Mais malgré l’impasse et le recul de la mobilisation en raison de la stratégie défaitiste de l’Intersyndicale, il n’y a toujours pas de retour à la normale. Au contraire, la situation reste irrésolue, démontrant une fois de plus la vitalité du mouvement. Prenons quelques exemples.

D’abord, le 1er Mai a été intense. Lors de la 13e mobilisation contre la réforme des retraites, il y a eu des rassemblements des manifestations organisés dans environ 300 villes, qui ont rassemblé 782 000 personnes selon la police, 2,3 millions selon la CGT. Il s’agit du second 1er Mai le plus important de ces trente dernières années, juste derrière celui de 2002, dans l’entre-deux tours d’une élection présidentielle qui avait vu Le Pen arriver pour la première fois au second tour. En revanche, il dépasse largement le dernier Premier mai unitaire de 2009, qui avait rassemblé 465 000 manifestants, juste après la crise financière mondiale. Il y a donc eu, cette fois-ci, un regain de participation, après les quatre dernières journées de mobilisation au cours desquelles le nombre de manifestants baissait inexorablement.

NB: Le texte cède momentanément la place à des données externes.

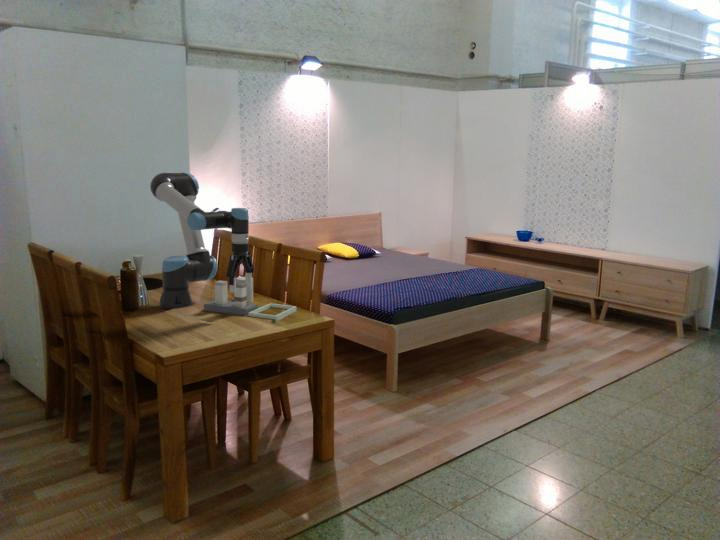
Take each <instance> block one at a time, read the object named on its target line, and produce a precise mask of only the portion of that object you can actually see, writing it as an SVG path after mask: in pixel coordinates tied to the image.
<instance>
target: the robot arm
mask: <svg viewBox="0 0 720 540" xmlns="http://www.w3.org/2000/svg"><path fill="white" fill-rule="evenodd" d="M149 188H150V191H151V193H152V195H153V197H154V198H156V199H157V200H158V201H160V202H165V203H166V204H167V205H168V206H169V207H171V208H172V210H174V211H176V212H177V214H178V219H179V223H180V226H181V231H182V235H183V240H184V243H185V247H186V254H184V255H175V256H169V257H166V258H164V259H163V260H162V262H161V263H162V265H161V267H162V268H161V271H162V273H161V276H162V292H161V296H160V299H159V308H160V309H163V310H168V311H169V310H173V309H181V308H187V307H191V306H192V305H193V304H194V303H193V299H192V295H191V293H190V289H189V288H190V286H189V284H190V283H195V282H202V281H203V282H206V281H208V280H212V279H213V278H215V276H216V274H217V272H218V262H217V259H216V258H215V257H214V256H213V255H211V254H210V250H208V249H207V248H206V246H205V243H204V239H203V233H202V231H203V230H213V229H230V230H231V243H232V244H231V251H232V252H233V253H234V254H231V255H229V262H228V267H227V270H226V273H225V277H226V278H228V279H229V280H228V282H229V283H228V284H229V293H233V294H234V293H235V292H236V278H237V277H236V274H237V272H238V269H239V267H240V266H241V265H242V266H243V268H244V270H245V274H244V277H245V283H247V287H251V277H252V273H254V271H255V268H254V264H253V260H252V257H251V252H250V250H249V249H250V244H249V241H250V240H249V239H250V236H249V231H250V229H249V228H250V226H249V224H250V223H249V222H250V221H249V218H250V217H249V209H248V208H246V207H233V208H231V210H230V211H226V210H218V211H204V210H203V209H201V208H200V207H199V206H198V205H196V203H195V201H196V199H197V196H198V194H199V189H200V185H199V182H198V179H197V178H196V177H195V175H194V174H192V173H186V172H161V173H157V174H156V175H155V176H154V177H153V178H152V180H151V182H150V187H149Z"/></svg>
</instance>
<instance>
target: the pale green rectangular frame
mask: <svg viewBox="0 0 720 540" xmlns="http://www.w3.org/2000/svg"><path fill="white" fill-rule="evenodd" d="M270 308H272V309H273V308H274V309H283V310H285V311H282V312H280V313H278V314H276V315H274V314H269V313H268V314H267V313H261V312H263V311H265V310H268V309H270ZM294 312H295V313H296V312H297V306H294V305H285V304H278V303H271V302H270V303H268V304H265V305H263V306H260V307H257V309H256V310H253V311H251V312H249V313H248V315H247V316H248V317H251V318H252V317H253V318H262V319H267V320H268V319H270V320H271V322H275V321H276V323H277V322H279V321H281V320H282V319H285V318H287V317H289V316H291V315H292V313H293V314H295V313H294ZM290 314H291V315H290ZM288 315H289V316H288ZM286 316H287V317H286ZM284 317H285V318H284Z"/></svg>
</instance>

De manière surprenante, la courbe ascendante actuelle est distincte de la dynamique que l’on a pu voir au cours de la lutte contre la réforme des retraites de 2010. Une fois que Nicolas Sarkozy a promulgué la loi qui a fait passer l’âge légal de la retraite de 60 à 62 ans, la mobilisation est retombée en une quinzaine de jours, ne réunissant à la fin qu’un peu plus de 50 000 personnes dans toute la France, et ce malgré plusieurs semaines de mobilisation et plusieurs manifestations qui dépassaient le million de participants, à l’instar de ce que l’on a pu voir en 2023. Tout ceci indique bien la profondeur du mouvement actuel ainsi que sa puissance, qui perdure.

Dans le même temps, en lien avec ce que nous développions plus haut, depuis que Macron a voulu tourner la page de la réforme des retraites et aller « à la rencontre des Français », il n’y a pas un seul déplacement du chef de l’État et de ses ministres qui n’ait pas été marqué par des manifestations et des concerts de casseroles. C’est ce qui génère d’ailleurs une réelle préoccupation dans les sphères du pouvoir qui a continué à intensifier la mise en place de mesures répressives surréalistes à l’instar de « l’interdiction des dispositifs sonores portatifs ». On a pu voir une autre preuve de la nervosité du pouvoir à l’approche de la finale de la Coupe de France, les communicants de l’Élysée cherchant à tout prix que le président ne soit pas humilié en se rendant au Stade France. Tout cela montre la détermination de larges pans du mouvement de masse à poursuivre la lutte, comme le reflètent y compris les sondages. Une situation qui inquiète les classes dominantes, comme s’en fait l’écho l’éditorialiste des Echos Jean-Marc Vittori qui souligne que, si « il est réjouissant de voir les Français mécontents taper sur des marmites : c’est une révolte douce », « derrière pointent des signes beaucoup plus inquiétants », évoquant en ce sens « la tendance générale de démolition [et de] délégitimation générale » de l’ensemble des institutions du régime.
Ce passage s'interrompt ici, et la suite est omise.